To the left and back, just out of shot is a little area where we keep the wheelie bins.  To the right, out of shot, is the guinea pig hutch.  You can see a white rubble sack behind the bird feeder.  No, you're mistaken.  I know it looks beautiful but that's not a modern minimalist Bag Garden.  It is in fact a white rubble sack filled with soil that was removed when the shed base was put down.  Weeds have taken to it and they now live in it ... but not for much longer.  Behind the weed-garden-in-a-bag is the compost bin.  Then we have my shed where I spend a ridiculous amount of time.  On the right hand side is the Little Green Shed which houses my propane, guinea pig hay and bird food.  As we move down the very rickety and annoyingly messy fence (it's the neighbour's fence) you can probably make out some green mesh.  This stops the guineas getting under the aforementioned rubbish fence.  Then you're back on the patio and those black pots contain the flower bulbs that I spoke of earlier.

That's it.  Very basic but I reckon it's got potential.  We haven't got grand plans as I am a novice gardener and will be learning as I go.  Chris has said he'll help me build the flowerbed and he will mow the grass.  Apart from that I don't think he's that fussed about planting, weeding, pruning and flowers in general.  So I think the garden is going to be my little project.  I'd like to get rid of the gravel border and put a raised flowerbed along the left.  It's got to be raised to stop the guinea pigs eating all the plants.  The bed will start at the edge of the patio and will run all the way up to where our fence ends.  Half of this bed will contain vegetables and the other half will contain flowers.  My flower seed purchases include sweet peas (to grow up the fence), poppies (one of my Mum's favourites), trailing lobelia and some honesty.  I know the honesty won't flower this year but I really like the little seed pods it produces.  I will be getting some more flowers - I would just love a big mish-mash of colour and lots of different types.  Then so far for the vegetable department I've got courgettes, spring onions and lettuce.

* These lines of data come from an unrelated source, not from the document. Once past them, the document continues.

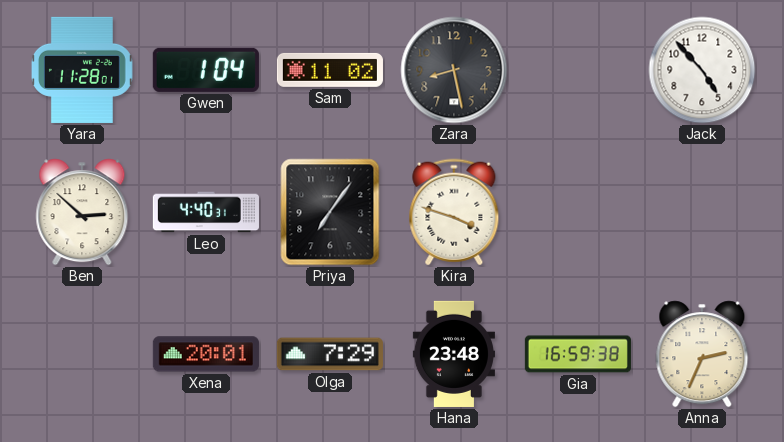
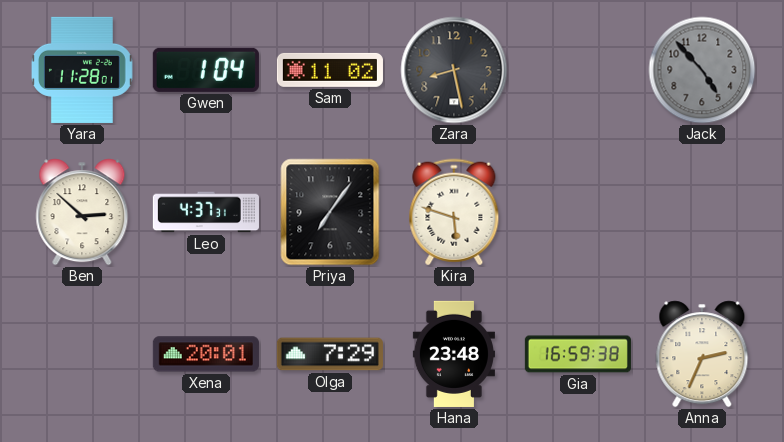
Jack dial: white -> grey
Leo: 4:40 -> 4:37
Kira: 3:48 -> 5:48
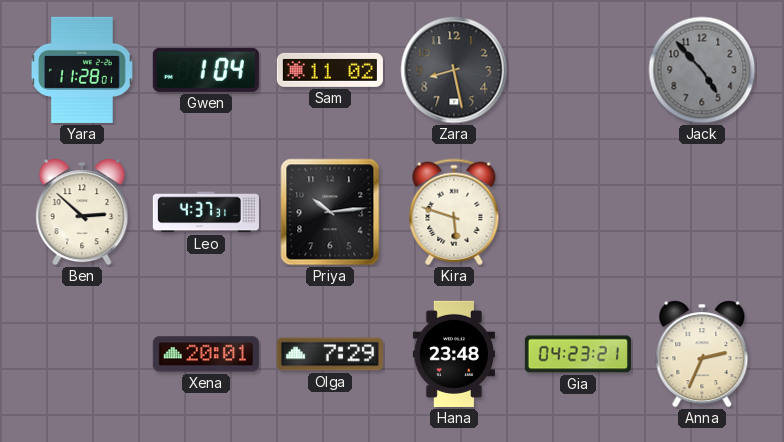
Priya: 7:06 -> 10:14
Gia: 16:59 -> 04:23
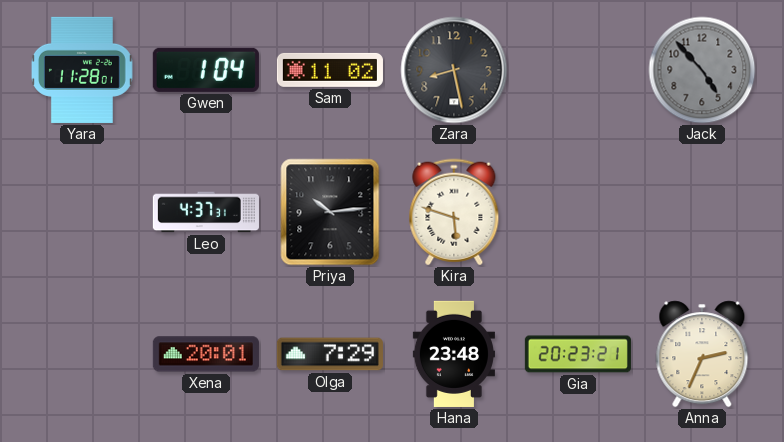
Ben: 2:52 -> none
Gia: 04:23 -> 20:23
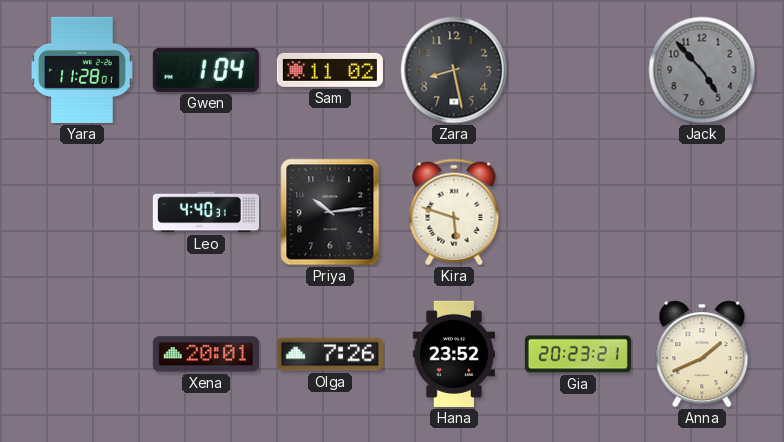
Leo: 4:37 -> 4:40
Olga: 7:29 -> 7:26
Hana: 23:48 -> 23:52
Anna: 2:34 -> 1:41
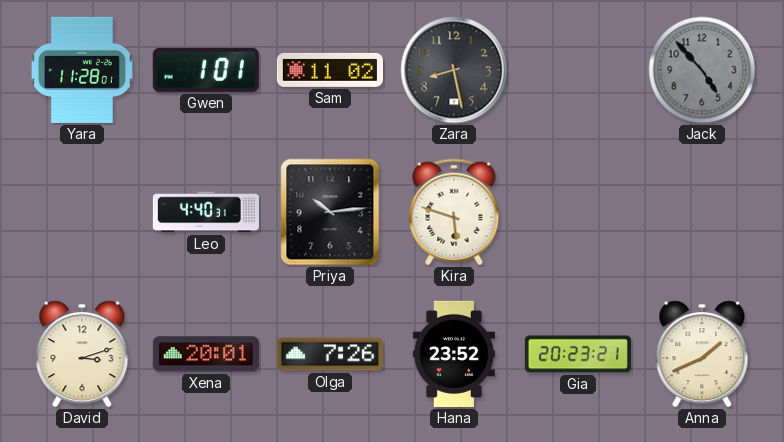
Gwen: 1:04 -> 1:01
David: none -> 3:12
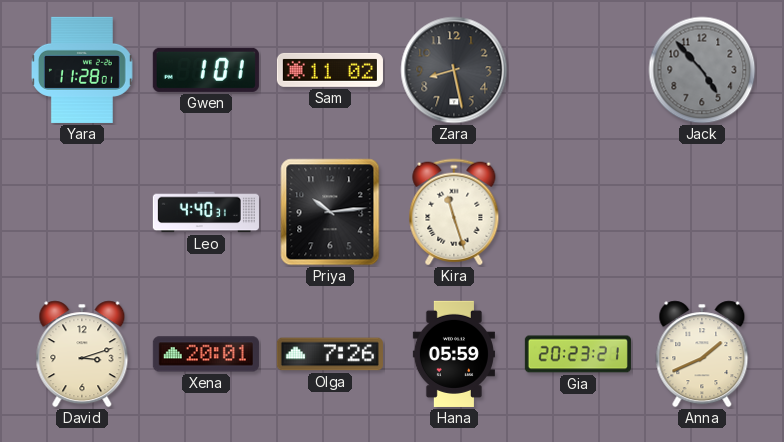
Kira: 5:48 -> 11:27
Hana: 23:52 -> 05:59
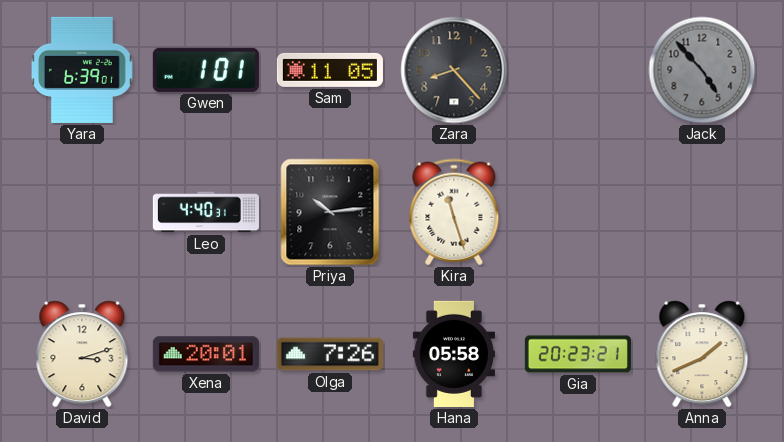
Yara: 11:28 -> 6:39
Sam: 11:02 -> 11:05
Zara: 8:28 -> 8:23
Hana: 05:59 -> 05:58
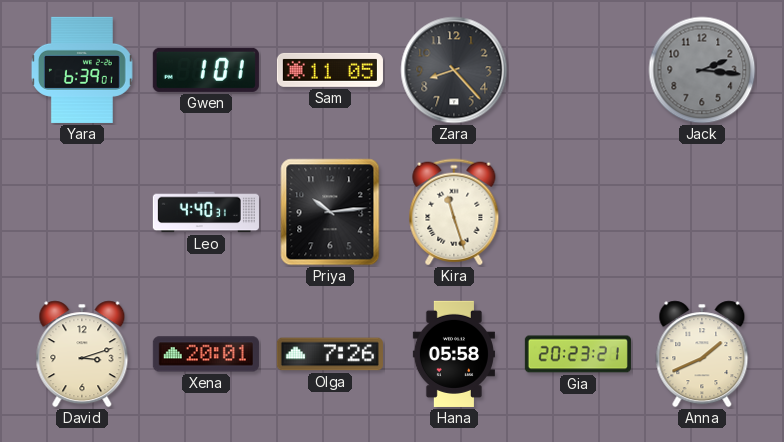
Jack: 4:53 -> 2:16
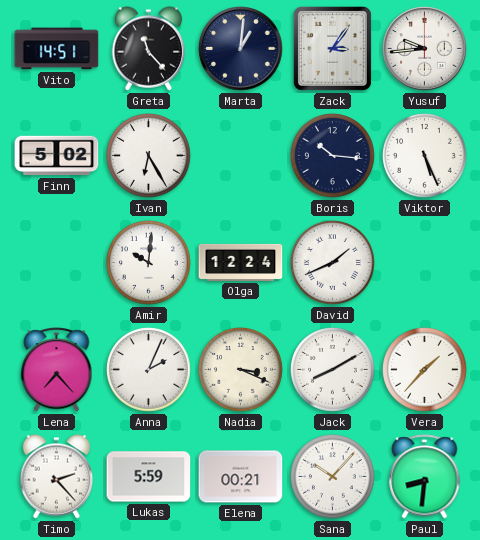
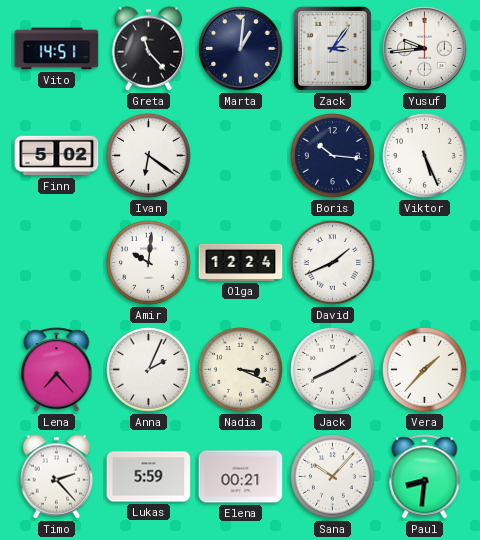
Ivan: 6:25 -> 6:21
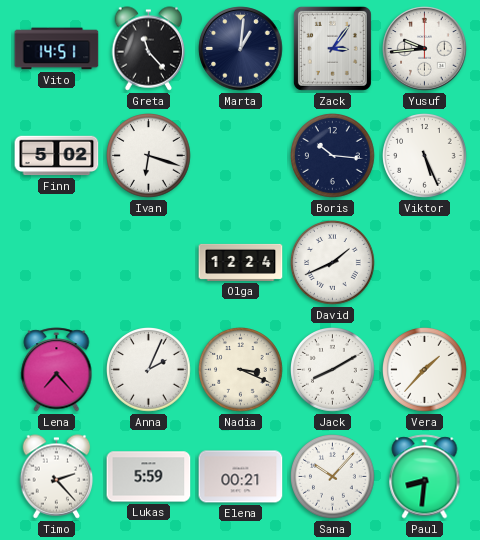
Ivan: 6:21 -> 6:18
Amir: 10:01 -> none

I'm also planning some kind of shelving and I'm going to fill it with little pots of herbs along with some chillies and tomatoes.  This will stand on that patch of gravel to the left of the paved area. Some pot gardening is also on the agenda and I'm going to give broad beans a go.  I've got some marigolds, limnanthes, nicotiana and alyssum to put amongst the foody plants to attract the helpful insects and repel the not-so-helpful ones.

Obviously I will get some more seeds and bedding plants as time goes by.  I'd also like to grow strawberries and possibly a blueberry bush but the first thing we need to do (I'm involving Chris here) is stain the fence and build the flowerbed. 

So that's our garden.  I will keep you posted as progress is made and hopefully you'll see the garden change from the metaphorical miserable grey-pants-wearing one into a happier, brighter and tarted-up-with-make-up-on version of its former self.

4 Comments

BeadyPool said...

Oh how exciting a blank canvas to put your own mark on. Enjoy pootling in your garden in the next year - it's one of my fav past times.
BTW I have a large pot with a blueberry in bush in (make sure you have erichinacious compost - acidic one) with strawbs planted around the outside - works like a treat. Yummy Vxx

SilverNikNats said...

looking forward to seeing the after shots!

Sue Doran said...

I'm really looking forward to seeing how the develops! I grew some honesty from seed the year before last and it looked lovely for absolutely weeks last spring/summer.

I saved the seed pods and have tons of seed. It's best saved fresh but I'm sure some will still germinate. (I sowed some as soon as I harvested it) but if you'd like any more, I'd be happy to pop some in an envelope for you.

Caroline B said...

Lucky you, whatever you do in that garden, it will be all your own work and so satisfying.
I've got a couple of blueberry bushes at the bottom of our garden straight in the soil and have had good crops for the past three years - they are pretty easy. Nothing better than having homegrown berries on your cereal in the morning!